Passage provided:
===============
She groomed three unnamed girls, all under the age of 18, in London, New York, and Florida, and New Mexico between 1994 and 1997;

She befriended them by taking them to the movies or on shopping sprees and ‘normalized’ abusive behavior by getting undressed in front of them herself;

She encouraged them to travel to meet Epstein and engage in sex acts with them and him like ‘group massage sex’ in Epstein’s homes;

Her introduction of them to him resulted in him abusing them when she was not present; and

She lied in 2016 depositions while being sued by Virginia Giuffre Roberts that she’d never groomed or had sex with underage girls herself.

Maxwell has denied she did anything wrong.

If she were to be convicted of all these charges, it’s doubtful she would ever leave prison again. And her options are limited.

First, Maxwell could accept a plea bargain if offered, pleading guilty to certain charges in exchange for concessions from the prosecution. These concessions could include an agreement to seek a lower sentence or to convict her only of a lesser crime than the one with which she was originally charged. Regardless, freedom for the “socialite” would inevitably still be a long time coming.

Second, Maxwell could choose to fight the indictment in court. To most defense attorneys, this would seem like a foolish move. If convicted, the 58-year-old faces 35 years in prison — almost certainly what’s left of her life.

What’s more, the evidence against her seems to be compelling and overwhelming — proving not only was she a madam, but she was also an utterly depraved pedophile.

Jeffrey Epstein and Ghislaine Maxwell
Jeffrey Epstein and Ghislaine Maxwell attend de Grisogono Sponsors The 2005 Wall Street Concert Series Benefitting Wall Street Rising at Cipriani Wall Street on March 15, 2005, in NYC.
===============
Raw data:
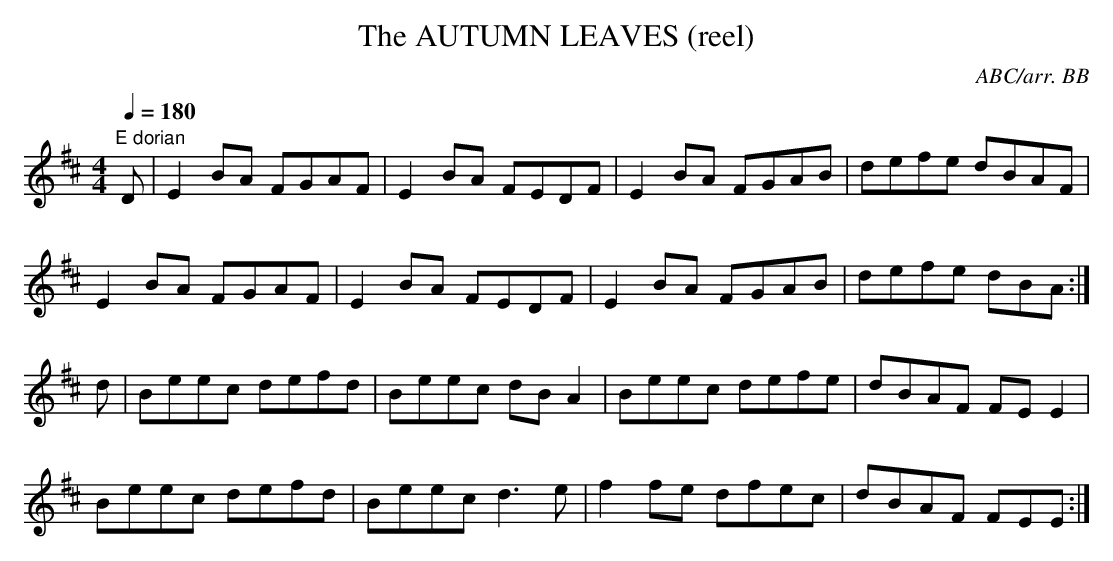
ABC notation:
===============
Return the part of the Maxwell passage from "Her introduction of" to "long time coming.", copied word for word. The data has no connection to the Maxwell passage.

Task output:
Her introduction of them to him resulted in him abusing them when she was not present; and

She lied in 2016 depositions while being sued by Virginia Giuffre Roberts that she’d never groomed or had sex with underage girls herself.

Maxwell has denied she did anything wrong.

If she were to be convicted of all these charges, it’s doubtful she would ever leave prison again. And her options are limited.

First, Maxwell could accept a plea bargain if offered, pleading guilty to certain charges in exchange for concessions from the prosecution. These concessions could include an agreement to seek a lower sentence or to convict her only of a lesser crime than the one with which she was originally charged. Regardless, freedom for the “socialite” would inevitably still be a long time coming.